Task to carry out: Go through the records and give each one again exactly, omitting the images.

___ Records for the exercise ___

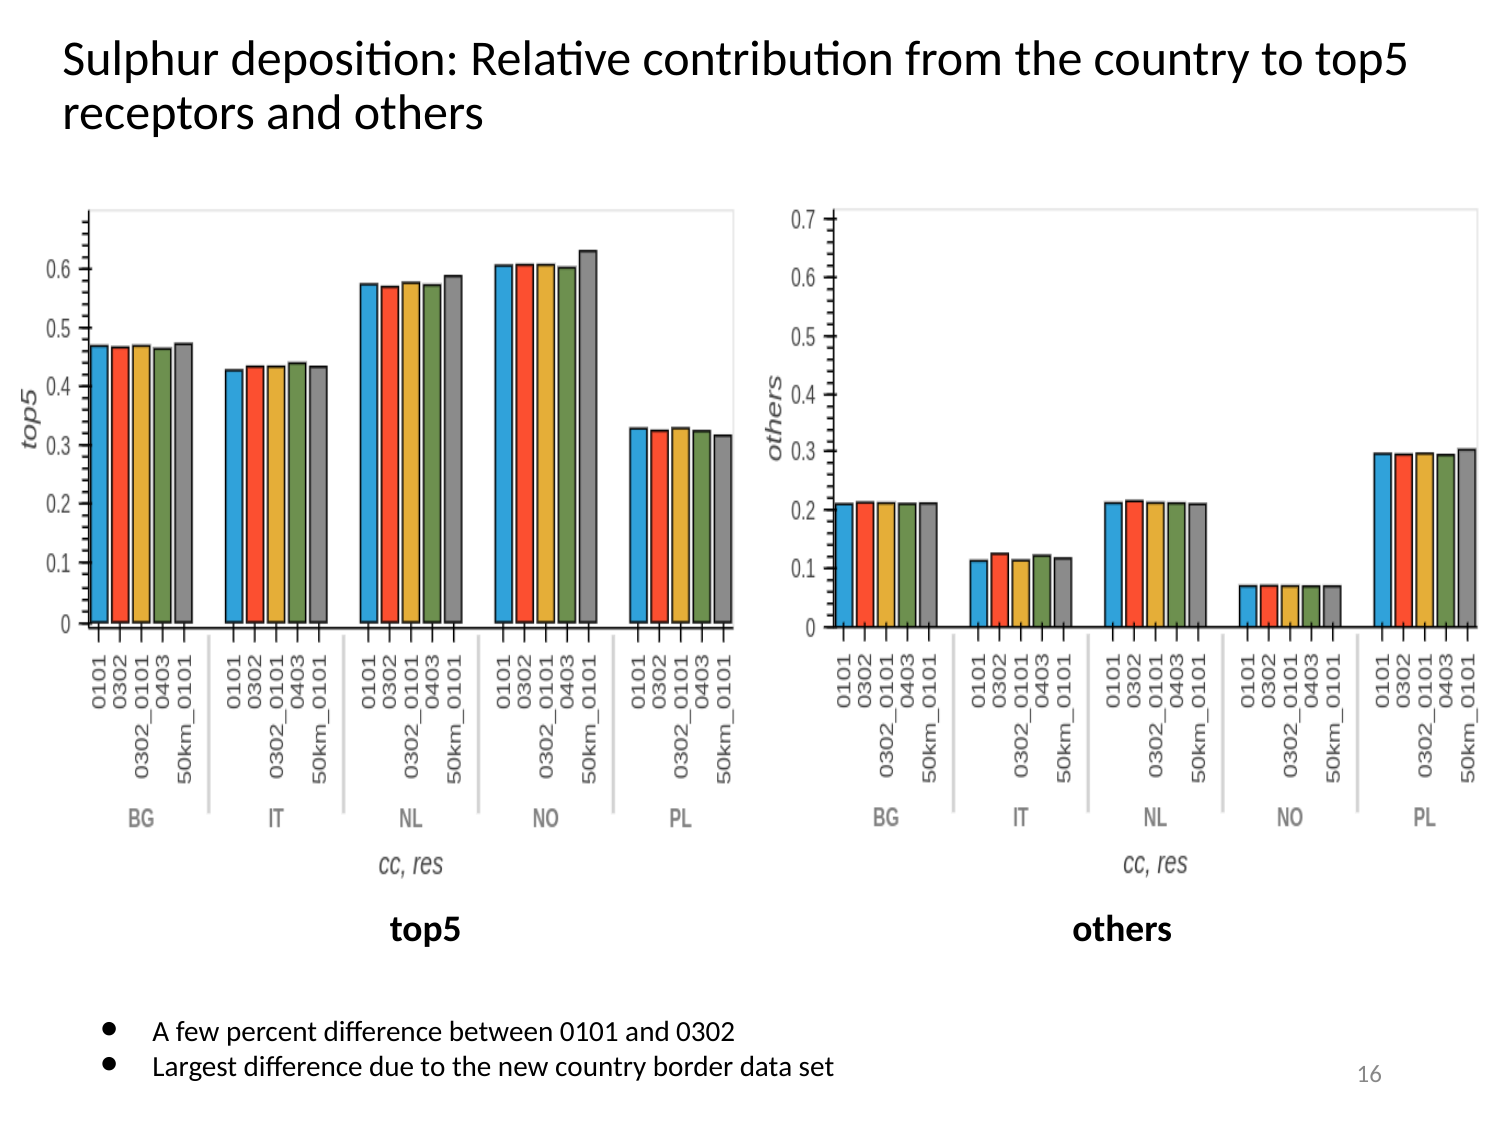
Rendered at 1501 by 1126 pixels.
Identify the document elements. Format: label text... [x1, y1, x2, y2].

picture [753, 185, 1493, 890]
text_box A few percent difference between 0101 and 0302 Largest difference due to the new country border data set [62, 997, 1268, 1126]
text_box top5 [374, 898, 507, 967]
title Sulphur deposition: Relative contribution from the country to top5 receptors and others [47, 47, 1445, 126]
picture [9, 186, 749, 890]
text_box others [1057, 898, 1189, 967]
slide_number ‹#› [1268, 1042, 1398, 1103]
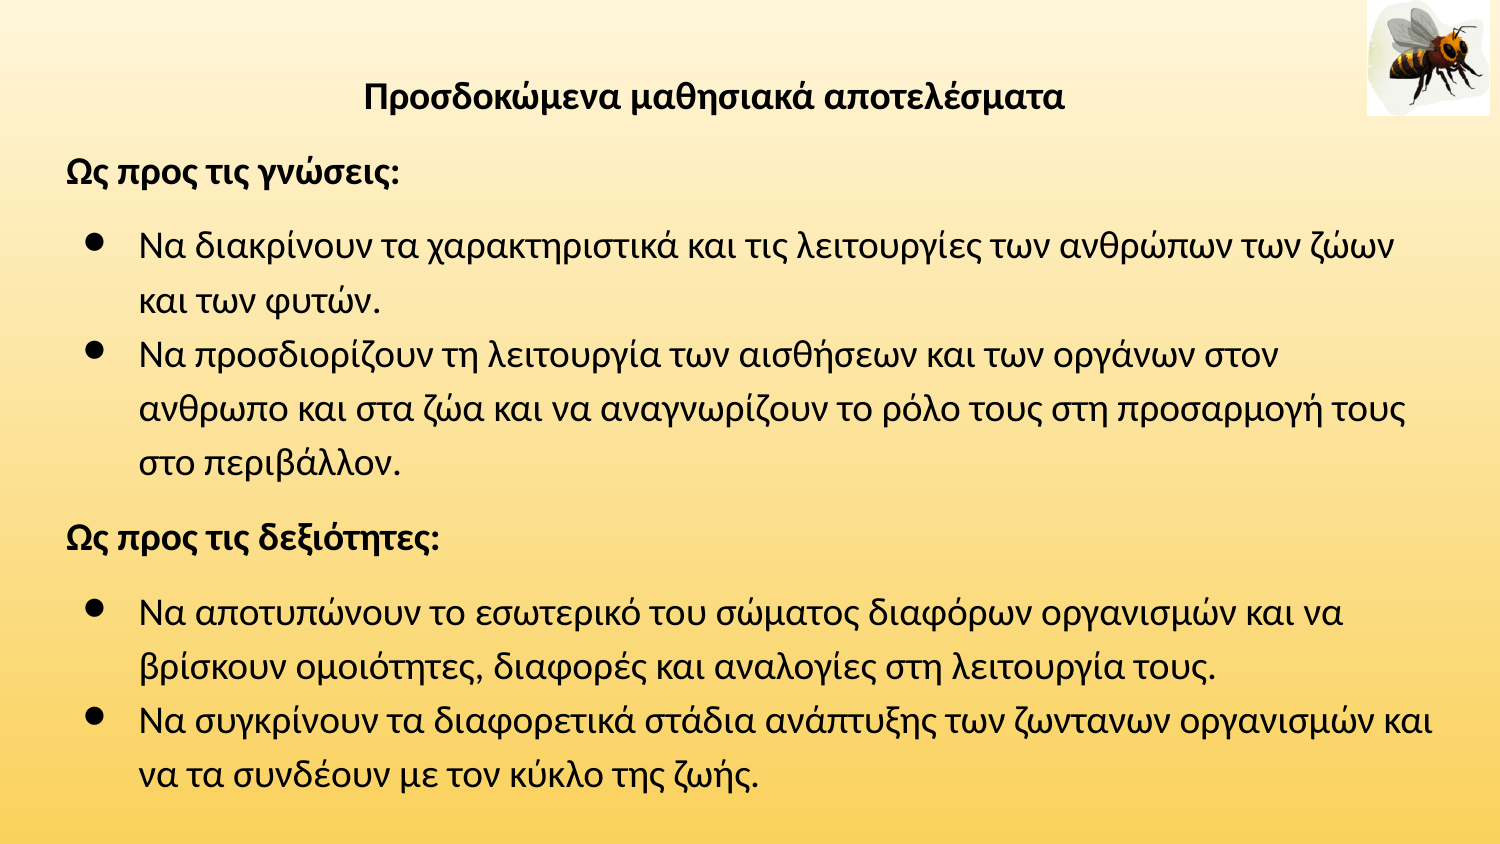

___

Result below:
Rendered at 1501 by 1126 pixels.
Identify the document elements. Format: label text... [x1, y1, x2, y2].

picture [753, 185, 1493, 890]
text_box A few percent difference between 0101 and 0302 Largest difference due to the new country border data set [62, 997, 1268, 1126]
text_box top5 [374, 898, 507, 967]
title Sulphur deposition: Relative contribution from the country to top5 receptors and others [47, 47, 1445, 126]
picture [9, 186, 749, 890]
text_box others [1057, 898, 1189, 967]
slide_number ‹#› [1268, 1042, 1398, 1103]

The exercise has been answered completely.